Lighting: Natural light is ideal. Sit facing a window, not with a window behind you. Backlighting turns you into a silhouette. If interviewing after dark, place a lamp in front of you at face height.
Sound: Headphones with a microphone dramatically reduce echo and background noise. Test your microphone before the interview. Find a quiet room and close the door.
Connection: Use a wired connection if possible. If you're on WiFi, sit close to your router. Have mobile data as a backup plan. Know in advance how to join via phone if your internet drops.
Your Camera Setup
- Eye level. Your camera should be at eye level, not angled up from a table. Stack your laptop on books if needed.
- Distance. Aim for your head and upper chest to be visible. Not just your face, not your full body.
- Look at the camera, not the screen. This is the virtual equivalent of eye contact. It feels unnatural at first but reads as confident on the other end.
Pre-Interview Checklist
Run through this the evening before and again 15 minutes before your interview:
- [ ] Test audio and video in the platform (Zoom, Teams, Google Meet all have test tools)
- [ ] Close all other applications and browser tabs
- [ ] Turn off notifications (phone on silent, computer notifications off)
- [ ] Charge your device or plug it in
- [ ] Have water within reach
- [ ] Know the host's contact info if something goes wrong
- [ ] Log in 5 minutes early
Presence and Etiquette
Posture: Sit upright and slightly forward. It reads as engaged. Slouching reads as disinterest even if you're not.
Pace: Speak slightly slower than normal.
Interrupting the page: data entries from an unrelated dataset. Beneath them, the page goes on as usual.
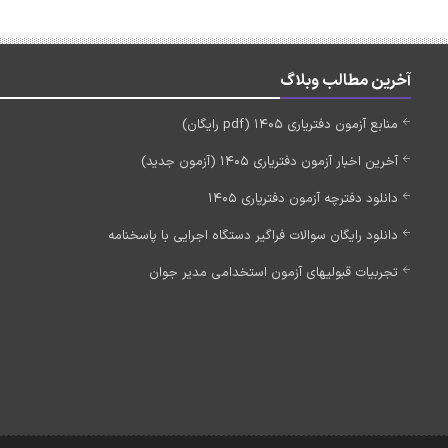
آخرین مطالب وبلاگ
منابع آزمون دفتریاری 1405 (pdf رایگان)
آخرین اخبار آزمون دفتریاری 1405 (آزمون جدید)
دانلود دفترچه آزمون دفتریاری 1405
دانلود رایگان سوالات فراگیر دستگاه اجرایی با پاسخنامه
تجربیات قبولیهای آزمون استخدامی مدیر جوان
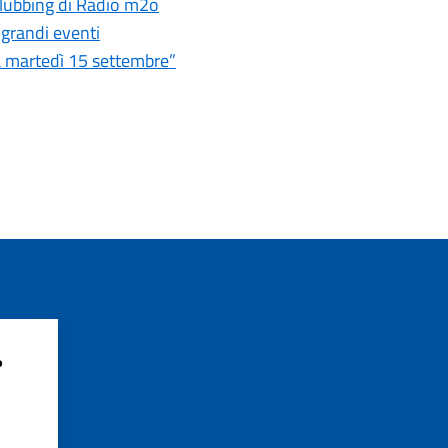
 clubbing di Radio m2o
 grandi eventi
ia martedì 15 settembre”
?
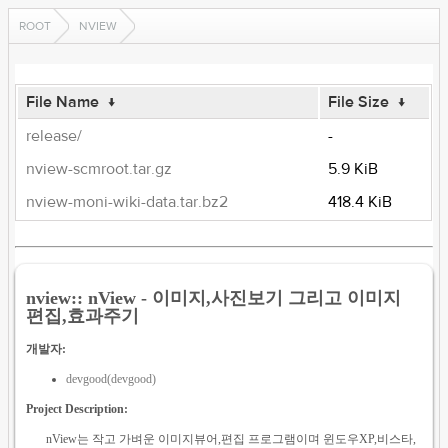
ROOT
NVIEW
File Name
↓
File Size
↓
release/
-
nview-scmroot.tar.gz
5.9 KiB
nview-moni-wiki-data.tar.bz2
418.4 KiB
nview:: nView - 이미지,사진보기 그리고 이미지
편집,효과주기
개발자:
devgood(devgood)
Project Description:
nView는 작고 가벼운 이미지뷰어,편집 프로그램이며 윈도우XP,비스타,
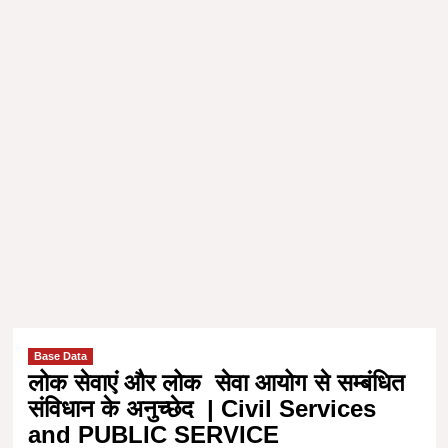
Base Data
लोक सेवाएं और लोक सेवा आयोग से सम्बंधित
संविधान के अनुच्छेद | Civil Services
and PUBLIC SERVICE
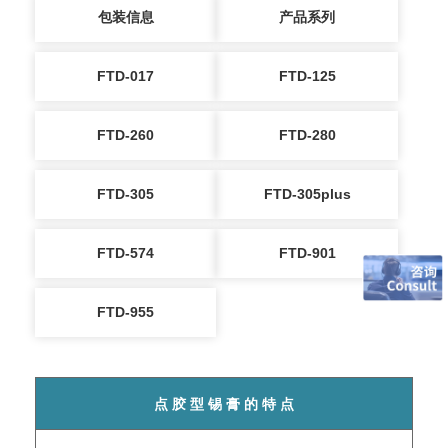
包装信息
产品系列
FTD-017
FTD-125
FTD-260
FTD-280
FTD-305
FTD-305plus
FTD-574
FTD-901
FTD-955
点 胶 型 锡 膏 的 特 点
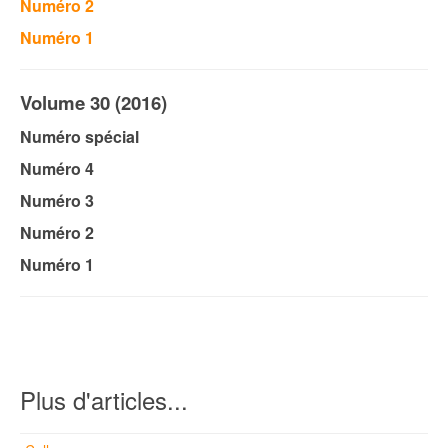
Numéro 2
Numéro 1
Volume 30 (2016)
Numéro spécial
Numéro 4
Numéro 3
Numéro 2
Numéro 1
Plus d'articles...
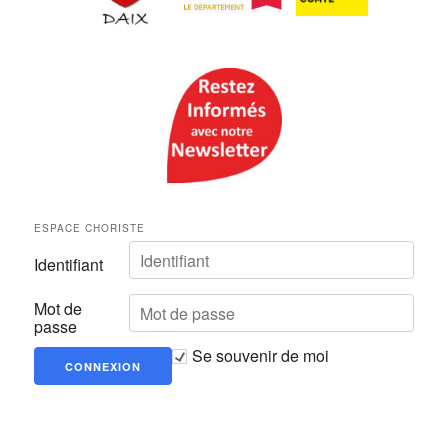
ESPACE CHORISTE
Identifiant
Mot de
passe
Se souvenir de moi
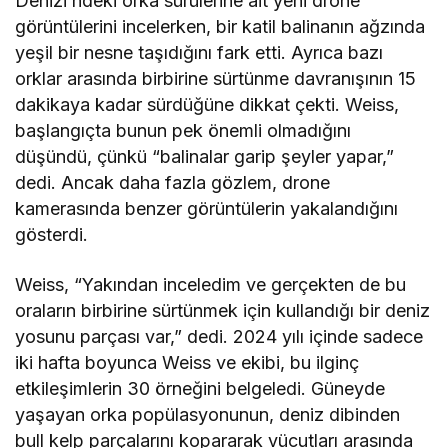
Denizi’ndeki orka sürülerine ait yeni drone
görüntülerini incelerken, bir katil balinanın ağzında
yeşil bir nesne taşıdığını fark etti. Ayrıca bazı
orklar arasında birbirine sürtünme davranışının 15
dakikaya kadar sürdüğüne dikkat çekti. Weiss,
başlangıçta bunun pek önemli olmadığını
düşündü, çünkü “balinalar garip şeyler yapar,”
dedi. Ancak daha fazla gözlem, drone
kamerasında benzer görüntülerin yakalandığını
gösterdi.
Weiss, “Yakından inceledim ve gerçekten de bu
oraların birbirine sürtünmek için kullandığı bir deniz
yosunu parçası var,” dedi. 2024 yılı içinde sadece
iki hafta boyunca Weiss ve ekibi, bu ilginç
etkileşimlerin 30 örneğini belgeledi. Güneyde
yaşayan orka popülasyonunun, deniz dibinden
bull kelp parçalarını kopararak vücutları arasında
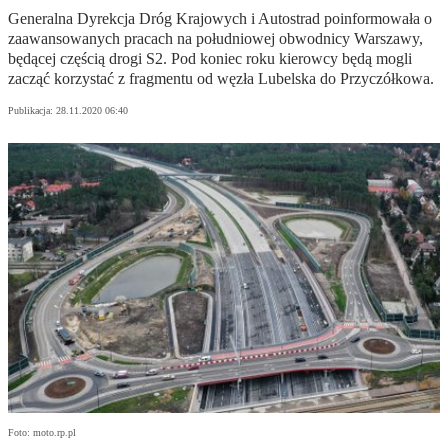
Generalna Dyrekcja Dróg Krajowych i Autostrad poinformowała o
zaawansowanych pracach na południowej obwodnicy Warszawy,
będącej częścią drogi S2. Pod koniec roku kierowcy będą mogli
zacząć korzystać z fragmentu od węzła Lubelska do Przyczółkowa.
Publikacja:
28.11.2020 06:40
Foto: moto.rp.pl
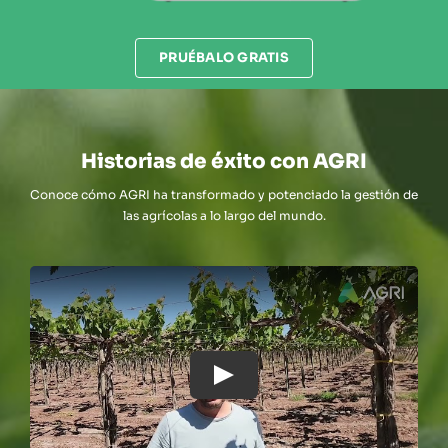
PRUÉBALO GRATIS
Historias de éxito con AGRI
Conoce cómo AGRI ha transformado y potenciado la gestión de
las agrícolas a lo largo del mundo.
Play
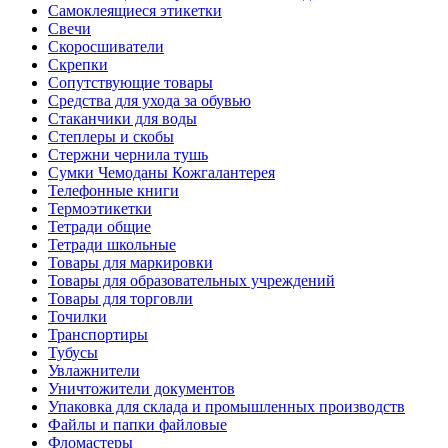
Самоклеящиеся этикетки
Свечи
Скоросшиватели
Скрепки
Сопутствующие товары
Средства для ухода за обувью
Стаканчики для воды
Степлеры и скобы
Стержни чернила тушь
Сумки Чемоданы Кожгалантерея
Телефонные книги
Термоэтикетки
Тетради общие
Тетради школьные
Товары для маркировки
Товары для образовательных учреждений
Товары для торговли
Точилки
Транспортиры
Тубусы
Увлажнители
Уничтожители документов
Упаковка для склада и промышленных производств
Файлы и папки файловые
Фломастеры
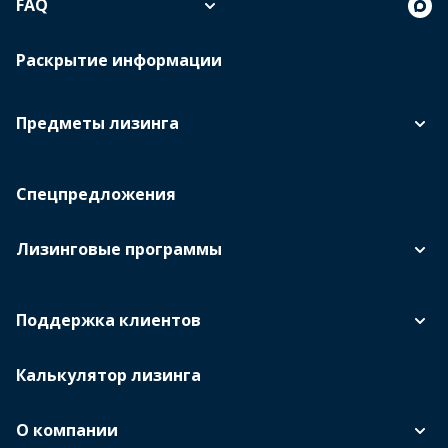
FAQ
Раскрытие информации
Предметы лизинга
Спецпредложения
Лизинговые программы
Поддержка клиентов
Калькулятор лизинга
О компании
Audio compression on video calls can make fast speech harder to follow.
Pausing: It's okay to pause before answering. A brief pause signals thoughtfulness, not confusion.
If there's a technical issue: Stay calm. Say: "I'm having a brief connection issue, give me just a moment." Panicking makes it worse. Staying composed is itself a signal.
When to unmute: Stay muted unless speaking to avoid background noise. Unmute naturally before you respond.
These feel like small details, but small details stack up. A candidate who shows up technically prepared signals they take the opportunity seriously.